The claims from the former Venezuelan military officials come at a time when Smartmatic and another voting technology company Liberty Voting (formerly Dominion Voting System) are racking up a string of legal victories against media companies and conspiracy theorists who promoted claims of election fraud during the 2020 election.

‘Statements regarding Smartmatic… are factually false’

Last September, a federal judge in Minnesota granted summary judgment to Smartmatic by finding there is no truth to three claims made by conspiracist Mike Lindell: "(1) that Smartmatic stole the 2020 election or otherwise manipulated ballots that changed the outcome of the 2020 election; (2) that Smartmatic [ballot marking devices] were connected to the internet and, therefore, susceptible to hacking; and (3) that Smartmatic designed its machines to manipulate ballots and change election results."

A judge in Delaware similarly ruled in a defamation suit brought by the election company against the far-right network Newsmax that “statements regarding Smartmatic software or voting machines altering the results of the election are factually false.”

Smartmatic currently has a $2.7 billion defamation case pending against Fox News.

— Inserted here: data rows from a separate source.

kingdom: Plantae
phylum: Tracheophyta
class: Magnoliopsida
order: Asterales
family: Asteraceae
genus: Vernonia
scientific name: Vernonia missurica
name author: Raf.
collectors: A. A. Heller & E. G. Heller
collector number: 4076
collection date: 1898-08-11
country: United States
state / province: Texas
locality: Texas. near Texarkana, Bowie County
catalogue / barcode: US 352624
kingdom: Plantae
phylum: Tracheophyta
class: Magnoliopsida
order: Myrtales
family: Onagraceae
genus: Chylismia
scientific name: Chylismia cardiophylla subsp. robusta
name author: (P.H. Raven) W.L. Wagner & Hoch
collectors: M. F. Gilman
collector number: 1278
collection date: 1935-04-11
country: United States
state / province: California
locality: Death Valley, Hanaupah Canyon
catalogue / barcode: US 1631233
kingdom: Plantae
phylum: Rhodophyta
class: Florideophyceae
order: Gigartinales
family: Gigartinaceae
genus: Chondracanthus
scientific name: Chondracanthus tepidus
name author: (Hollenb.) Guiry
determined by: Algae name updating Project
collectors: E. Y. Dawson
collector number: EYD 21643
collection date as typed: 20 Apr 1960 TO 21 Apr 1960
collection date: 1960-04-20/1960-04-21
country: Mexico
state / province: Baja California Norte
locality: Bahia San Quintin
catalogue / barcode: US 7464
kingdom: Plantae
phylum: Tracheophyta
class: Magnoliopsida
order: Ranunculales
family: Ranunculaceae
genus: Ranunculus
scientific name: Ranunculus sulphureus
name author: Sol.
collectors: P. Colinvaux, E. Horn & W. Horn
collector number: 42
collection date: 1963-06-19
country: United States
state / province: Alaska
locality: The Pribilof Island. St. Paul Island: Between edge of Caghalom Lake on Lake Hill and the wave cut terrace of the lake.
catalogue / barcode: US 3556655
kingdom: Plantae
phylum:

The network previously settled a lawsuit brought by Dominion for $787 million. Fox made little effort to defend the claims about election fraud, arguing instead that it was merely reporting on assertions made by Trump and his allies. A judge found that Fox “failed to meet its burden” to show a genuine issue of material fact as to falsity.

Among claims ruled as false, the order included at least seven statements by Trump allies between Nov. 13 and Dec. 10, 2020 that asserted that Smartmatic’s voting software was created in Venezuela to rig elections and was then exported to the United States, where it was used to manipulate the 2020 election.

The letters from Carvajal Barrios and Alcalá Cordones stop short of claiming that Smartmatic switched votes during the 2020 election in the United States, but appear to suggest a potential for manipulation in the future.

“The Smartmatic system can be altered — this is a fact,” Carvajal Barrios’ letter states. “This technology was later exported abroad, including to the United States. Regime operatives maintain relationships with election officials and voting-machine companies inside your country. I do not claim that every election is stolen, but I state with certainty that elections can be rigged with the software — and has been used to do so.”

Similarly, Alcalá Cordones’ letter states: “I am aware of the use of parallel Smartmatic voting systems to alter results, especially in locations without opposition party representatives, making irregularities difficult to detect. This is the same technology used in other countries including USA by the company Smartmatic. The controllers of this entire system are the siblings Jorge and Delcy Rodriguez.”

Samira Saba, a spokesperson for Smartmatic, told Raw Story the company “vehemently rejects the completely baseless and repeatedly debunked accusations about the integrity of our election systems, purportedly made by former Venezuelan officials convicted of serious charges.

“Giving credibility to these discredited narratives erodes public trust in elections,” Saba said. “The real threat to U.S. election integrity is the acceptance of such falsehoods at face value, especially when they originate from individuals openly attempting to bargain for leniency.”

Robert Feitel, Carvajal Barrios’ lawyer, declined to comment in response to a question from Raw Story about whether his client is angling for a pardon from Trump or seeking to leverage information about alleged election fraud to get his sentence reduced. Alcalá Cordones’ lawyer could not be reached for comment.